MslReST Python OAuth1Session Authentication

[mmast]

Using the OAuth1Session module I was able to obtain an authorization token and secret, but these are temporary (which is normal) and they need approval from the web ui. I noticed there is a list of approved tokens pre-populated that I am attempting to use. However I am unable to obtain the verifier to be used for obtaining the final tokens.

I am missing something stupid simple but am currently blind to it.

The consumer name, shared secret, token id, and token secret came from https://mcaserver.tld/server-manager/django/mslrest/
This code snippet I am working on isn't complete, but it shows the place where I am currently stuck. No verifier is provided.

Code: [Select]

from requests_oauthlib import OAuth1Session as session
import requests

##Consumer information
consumer_name = 'sas_usp'
shared_secret = '...'
token_id = '...'
token_secret = '...'

##URLs
baseurl = 'https://mca.tld/mslrest'
requesturl=baseurl + '/initiate'
authurl=baseurl + '/authorize'
accesstokenurl=baseurl + '/token'
pingurl=baseurl + '/ping'

##initiate
oauth = session(consumer_name, client_secret=shared_secret)
#fetch_response  = oauth.fetch_request_token(requesturl)
#print(fetch_response)
#key = fetch_response.get('oauth_token')
#secret = fetch_response.get('oauth_token_secret')

##authorize
auth_url = oauth.authorization_url(authurl, token_id)
authresponse = oauth.parse_authorization_response(auth_url)
print(authresponse)
#verifier=authresponse.get('verifier')


#Update 1 : Updated the auth_url line in the code snippet above.

[ralph]

What product is this for?  The 3300?

[mmast]

What product is this for?  The 3300?

Correct.

Quick update, I used the python inspect and found where to add the token id to the auth_url. Sadly it still doesn't provide verifier, it just spits back the same token.

Code: [Select]

{'oauth_token': '...'}

[ralph]

This is a new one to me.  What are you creating?  I'm interested.

Ralph

[mmast]

This is a new one to me.  What are you creating?  I'm interested.

Ralph

For now I just want a programmatic way of pulling user information, but this is our gateway into further automation.

[mmast]

Looking through the OAtuh1Session module, I was able to get the following values. Very straigtforward.

Code: [Select]

FullArgSpec(args=['self', 'client_key', 'client_secret', 'resource_owner_key', 'resource_owner_secret', 'callback_uri', 'signature_method', 'signature_type', 'rsa_key', 'verifier', 'client_class', 'force_include_body'], varargs=None, varkw='kwargs', defaults=(None, None, None, None, 'HMAC-SHA1', 'AUTH_HEADER', None, None, None, False), kwonlyargs=[], kwonlydefaults=None, annotations={})
I am using the following OAuth1Session value to MslRest value mapping.
client_key > Comsumer ID
client_secret > Shared secret
resource_owner_key > Token ID
resource_owner_secret > Token secret

Code: [Select]

oauth = session(consumer_name, client_secret=shared_secret, resource_owner_key=token_id, resource_owner_secret=token_secret)However this still spits out the same during authorization. The thing is I know I don't need to complete the authorization because I already have the pre-approved tokens. The only reason I attempt to use it is to get a verifier I can use for fetching the access tokens.

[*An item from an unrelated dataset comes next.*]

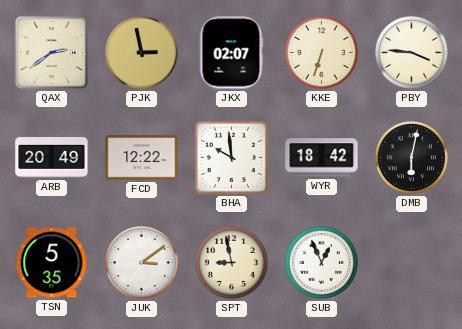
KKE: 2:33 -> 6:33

If I could find the verifier I should be good.

[mmast]

Well, there I go making things more complicated than they need to be. Verifier is not needed with pre-approved keys.

Code: [Select]

#!/usr/bin/python3

from requests_oauthlib import OAuth1Session as session

##Consumer information
consumer_name = 'sas_usp'
shared_secret = '...'
token_id = '...'
token_secret = '...'

##URLs
baseurl = 'https://mca.tld/mslrest'
requesturl=baseurl + '/initiate'
authurl=baseurl + '/authorize'
accesstokenurl=baseurl + '/token'
pingurl=baseurl + '/ping'

##initiate
oauth = session(consumer_name, client_secret=shared_secret, resource_owner_key=token_id, resource_owner_secret=token_secret)

##Test connection
test = oauth.get(pingurl)
print(test.text)

Output is as follows

Code: [Select]

[ec2-user@ip-192-168-17-33 mitel]$ ./mitel.py
{"response":"pong"}


[mmast]

Well, one step forward two steps back. I am able to pull user deployment states, so at the very least I am able to get user GUIDs from
/mslrest/deployu/v1/users/deployment_status/all

However when I try to access the following endpoints
/mslrest/deployu/v1/profiles
/mslrest/deployu/v1/users
I get access denied. According the the server web ui the account has read/write access to these endpoints.

Working with our support vendor that said we have to be approved for MSA before getting further support on this. If anyone has any suggestions I am all ears.

[mmast]

I obtained MP status with Mitel and have access to their developer support. The agent working with me said they have never heard of this API, which should make this process interesting.